====== RECORDS PROVIDED ======

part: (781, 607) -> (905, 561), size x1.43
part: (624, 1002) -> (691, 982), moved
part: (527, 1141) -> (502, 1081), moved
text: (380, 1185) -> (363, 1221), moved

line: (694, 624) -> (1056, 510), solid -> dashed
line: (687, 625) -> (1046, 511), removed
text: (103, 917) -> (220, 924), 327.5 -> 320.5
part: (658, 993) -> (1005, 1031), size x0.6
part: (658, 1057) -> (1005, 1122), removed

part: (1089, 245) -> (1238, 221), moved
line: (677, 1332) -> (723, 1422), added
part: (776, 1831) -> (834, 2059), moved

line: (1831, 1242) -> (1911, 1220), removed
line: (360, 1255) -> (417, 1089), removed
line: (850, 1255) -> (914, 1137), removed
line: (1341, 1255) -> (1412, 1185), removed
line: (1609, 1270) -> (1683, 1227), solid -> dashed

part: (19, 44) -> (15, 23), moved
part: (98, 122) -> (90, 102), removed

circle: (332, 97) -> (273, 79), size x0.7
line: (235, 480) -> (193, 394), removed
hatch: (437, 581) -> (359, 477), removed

======

= WHAT IS BEING ASKED =
Using the entries above, copy exactly the lines from the one containing "line: (235, 480) -> (193, 394), removed" through the last, both included.

= FINISHED EXERCISE =
line: (235, 480) -> (193, 394), removed
hatch: (437, 581) -> (359, 477), removed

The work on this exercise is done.